Je ne peux pas avoir la même attirance pour lui que pour une fille. Certes mon expérience est limitée mais elle peut me conforter dans ma position. Après tout, je ne suis sorti qu'avec des filles. Je n'ai jamais rien ressenti de tel avant. Je n'ai qu'à laisser le temps passer et tout s'arrangera. C'est seulement un ami. Rien de plus.

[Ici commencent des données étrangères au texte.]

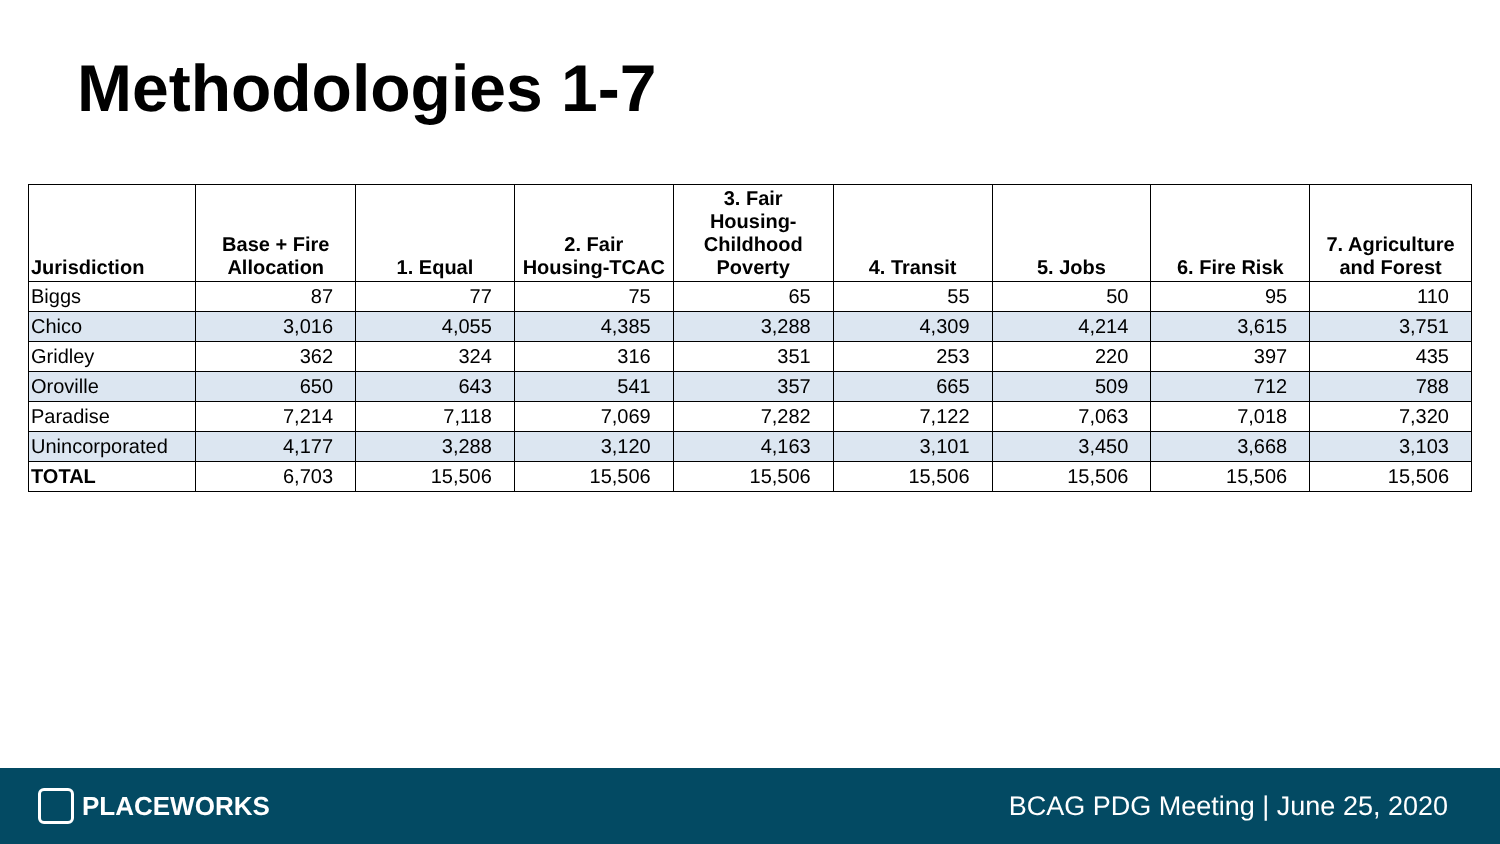Methodologies 1-7
| Jurisdiction | Base + Fire Allocation | 1. Equal | 2. Fair Housing-TCAC | 3. Fair Housing-Childhood Poverty | 4. Transit | 5. Jobs | 6. Fire Risk | 7. Agriculture and Forest |
| --- | --- | --- | --- | --- | --- | --- | --- | --- |
| Biggs | 87 | 77 | 75 | 65 | 55 | 50 | 95 | 110 |
| Chico | 3,016 | 4,055 | 4,385 | 3,288 | 4,309 | 4,214 | 3,615 | 3,751 |
| Gridley | 362 | 324 | 316 | 351 | 253 | 220 | 397 | 435 |
| Oroville | 650 | 643 | 541 | 357 | 665 | 509 | 712 | 788 |
| Paradise | 7,214 | 7,118 | 7,069 | 7,282 | 7,122 | 7,063 | 7,018 | 7,320 |
| Unincorporated | 4,177 | 3,288 | 3,120 | 4,163 | 3,101 | 3,450 | 3,668 | 3,103 |
| TOTAL | 6,703 | 15,506 | 15,506 | 15,506 | 15,506 | 15,506 | 15,506 | 15,506 |
PLACEWORKS
BCAG PDG Meeting | June 25, 2020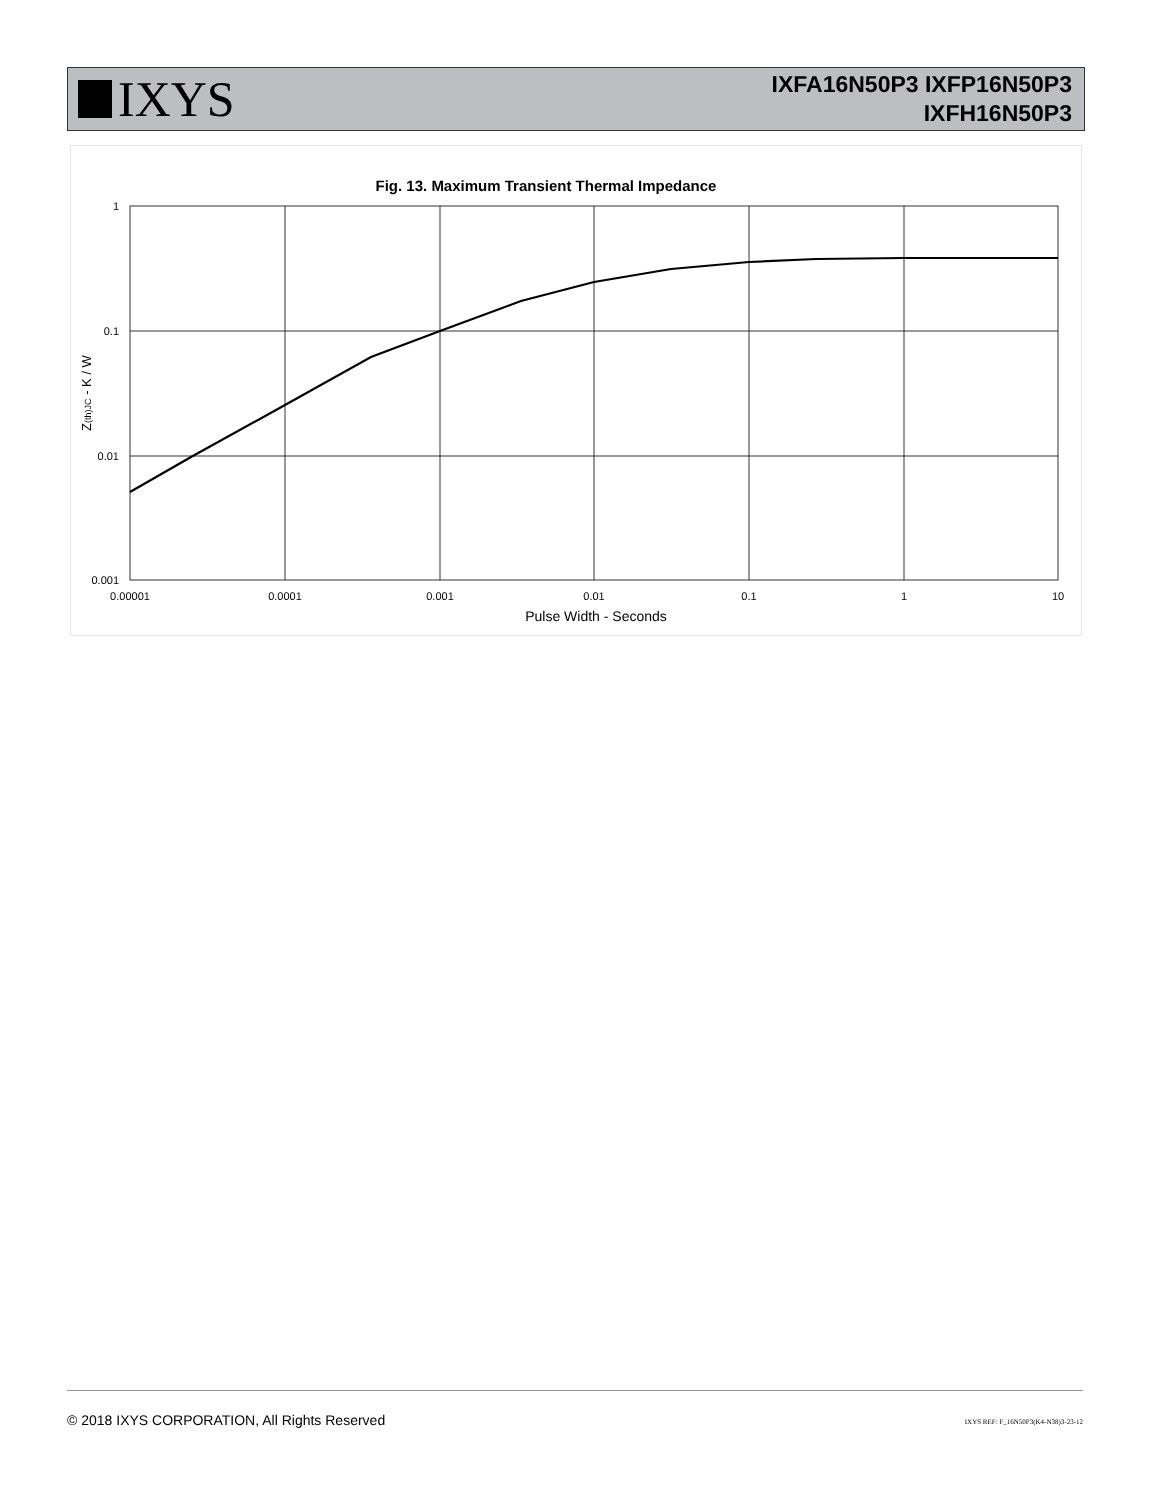IXYS
IXFA16N50P3 IXFP16N50P3
IXFH16N50P3
Fig. 13. Maximum Transient Thermal Impedance
1
0.1
0.01
0.001
0.00001
0.0001
0.001
0.01
0.1
1
10
Pulse Width - Seconds
Z(th)JC - K / W
© 2018 IXYS CORPORATION, All Rights Reserved
IXYS REF: F_16N50P3(K4-N38)3-23-12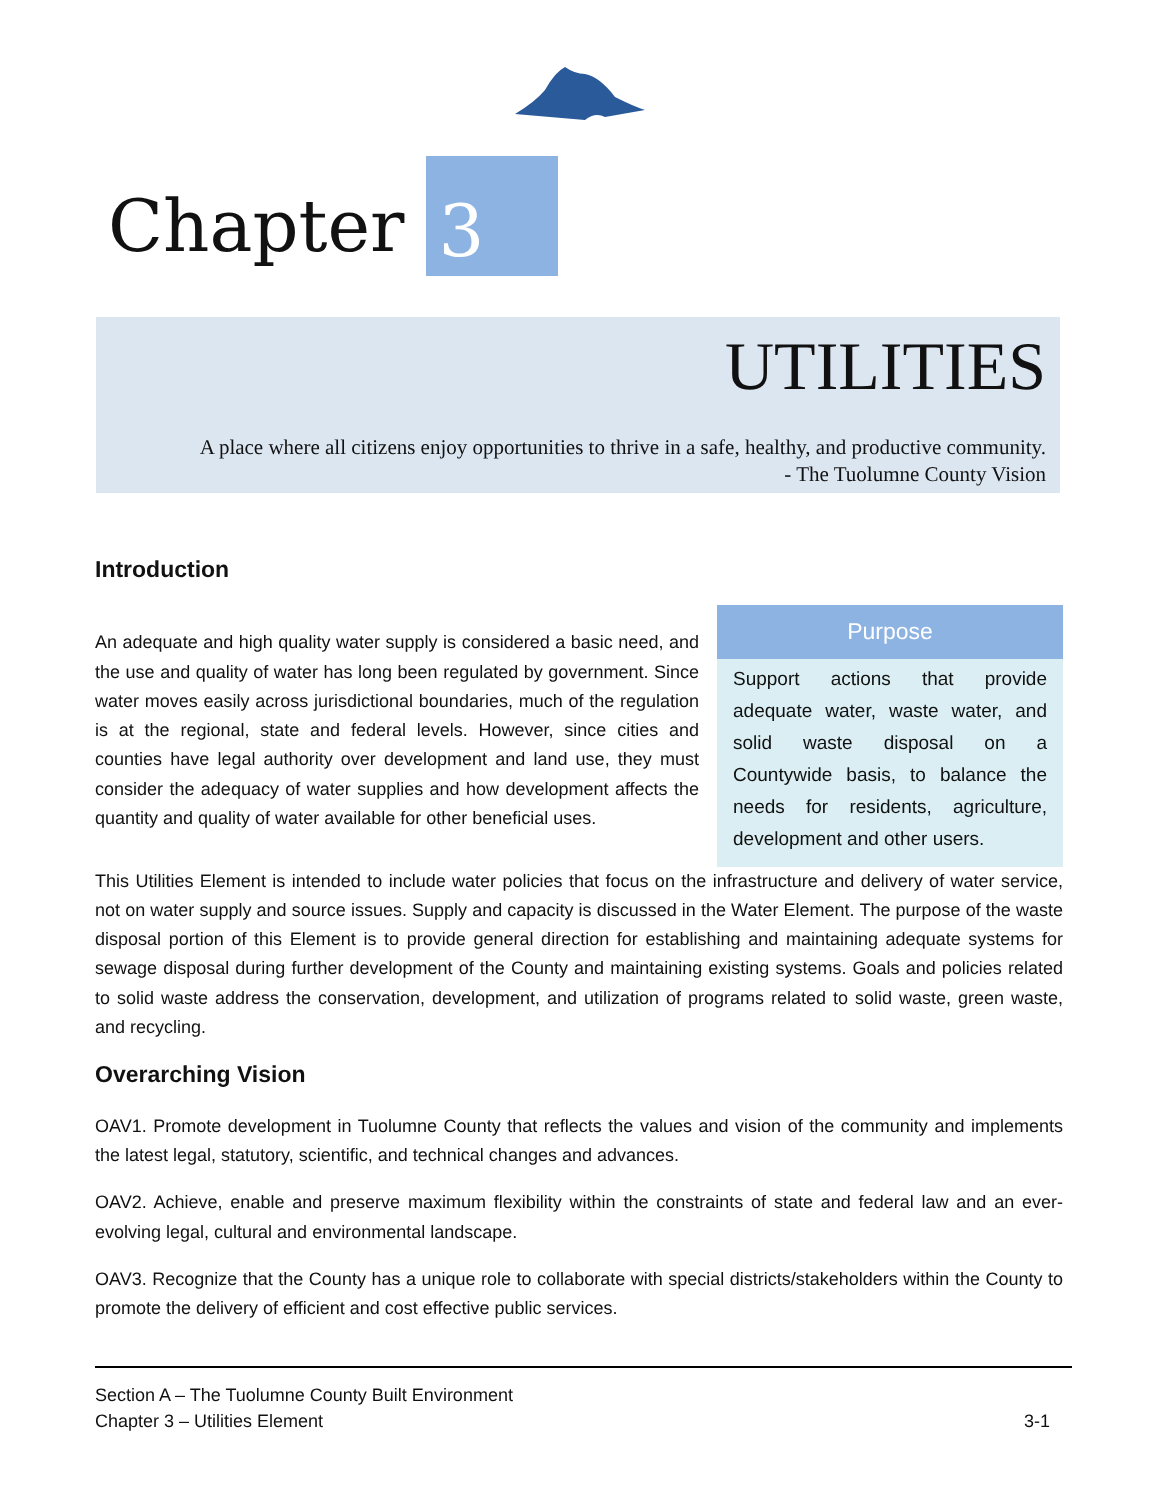Chapter
3
UTILITIES
A place where all citizens enjoy opportunities to thrive in a safe, healthy, and productive community.
- The Tuolumne County Vision
Introduction
An adequate and high quality water supply is considered a basic need, and the use and quality of water has long been regulated by government. Since water moves easily across jurisdictional boundaries, much of the regulation is at the regional, state and federal levels. However, since cities and counties have legal authority over development and land use, they must consider the adequacy of water supplies and how development affects the quantity and quality of water available for other beneficial uses.
Purpose
Support actions that provide adequate water, waste water, and solid waste disposal on a Countywide basis, to balance the needs for residents, agriculture, development and other users.
This Utilities Element is intended to include water policies that focus on the infrastructure and delivery of water service, not on water supply and source issues. Supply and capacity is discussed in the Water Element. The purpose of the waste disposal portion of this Element is to provide general direction for establishing and maintaining adequate systems for sewage disposal during further development of the County and maintaining existing systems. Goals and policies related to solid waste address the conservation, development, and utilization of programs related to solid waste, green waste, and recycling.
Overarching Vision
OAV1. Promote development in Tuolumne County that reflects the values and vision of the community and implements the latest legal, statutory, scientific, and technical changes and advances.
OAV2. Achieve, enable and preserve maximum flexibility within the constraints of state and federal law and an ever-evolving legal, cultural and environmental landscape.
OAV3. Recognize that the County has a unique role to collaborate with special districts/stakeholders within the County to promote the delivery of efficient and cost effective public services.
Section A – The Tuolumne County Built Environment
Chapter 3 – Utilities Element 3-1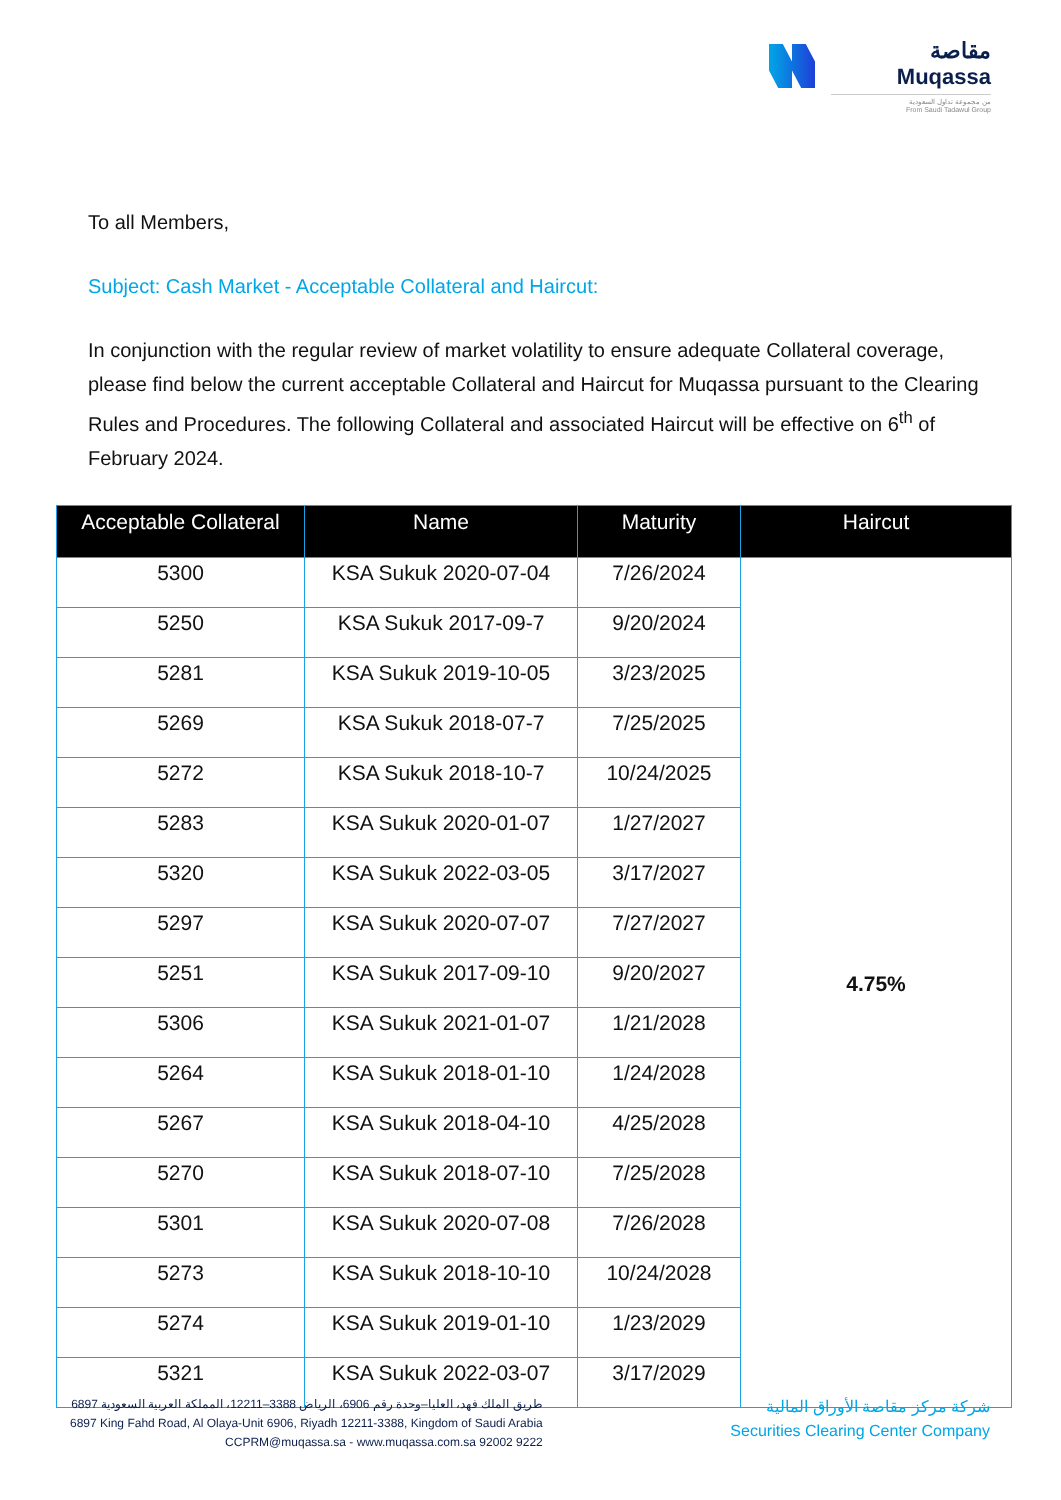مقاصة
Muqassa
من مجموعة تداول السعودية
From Saudi Tadawul Group
To all Members,
Subject: Cash Market - Acceptable Collateral and Haircut:
In conjunction with the regular review of market volatility to ensure adequate Collateral coverage, please find below the current acceptable Collateral and Haircut for Muqassa pursuant to the Clearing Rules and Procedures. The following Collateral and associated Haircut will be effective on 6<sup>th</sup> of February 2024.
| Acceptable Collateral | Name | Maturity | Haircut |
| --- | --- | --- | --- |
| 5300 | KSA Sukuk 2020-07-04 | 7/26/2024 | 4.75% |
| 5250 | KSA Sukuk 2017-09-7 | 9/20/2024 | |
| 5281 | KSA Sukuk 2019-10-05 | 3/23/2025 | |
| 5269 | KSA Sukuk 2018-07-7 | 7/25/2025 | |
| 5272 | KSA Sukuk 2018-10-7 | 10/24/2025 | |
| 5283 | KSA Sukuk 2020-01-07 | 1/27/2027 | |
| 5320 | KSA Sukuk 2022-03-05 | 3/17/2027 | |
| 5297 | KSA Sukuk 2020-07-07 | 7/27/2027 | |
| 5251 | KSA Sukuk 2017-09-10 | 9/20/2027 | |
| 5306 | KSA Sukuk 2021-01-07 | 1/21/2028 | |
| 5264 | KSA Sukuk 2018-01-10 | 1/24/2028 | |
| 5267 | KSA Sukuk 2018-04-10 | 4/25/2028 | |
| 5270 | KSA Sukuk 2018-07-10 | 7/25/2028 | |
| 5301 | KSA Sukuk 2020-07-08 | 7/26/2028 | |
| 5273 | KSA Sukuk 2018-10-10 | 10/24/2028 | |
| 5274 | KSA Sukuk 2019-01-10 | 1/23/2029 | |
| 5321 | KSA Sukuk 2022-03-07 | 3/17/2029 | |
6897 طريق الملك فهد، العليا–وحدة رقم 6906، الرياض 3388–12211، المملكة العربية السعودية
6897 King Fahd Road, Al Olaya-Unit 6906, Riyadh 12211-3388, Kingdom of Saudi Arabia
CCPRM@muqassa.sa - www.muqassa.com.sa 92002 9222
شركة مركز مقاصة الأوراق المالية
Securities Clearing Center Company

Alors les jours passent et à chaque fois je repousse cette pensée. Les entrainements sont difficiles, nous n'arrivons pas à nous synchroniser. Le coach nous rappelle régulièrement les différents tempos d'une attaque et nous tentons, tant bien que mal, d'y penser. De temps à autres, j'aide Nishinoya à faire des passes, il a encore du mal à sauter avant la ligne mais apprend vite.

Après avoir rangé le gymnase, je me dirige vers les vestiaires. Je ne sens plus une once d'énergie dans mon corps. De loin, j'entend l'appel de mon oreiller, à moins que ce ne soit moi qui l'appelle...

Je rassemble mes affaires lorsque la porte s'ouvre. Daichi entre. Tout le monde est déjà parti et je m'apprête à faire de même.

« Ah, Suga ! Tu peux m'attendre s'il te plaît ? Je me dépêche. »

Je n'ai pas le temps de répliquer. Ce serait étrange de ma part de refuser, alors j'attend.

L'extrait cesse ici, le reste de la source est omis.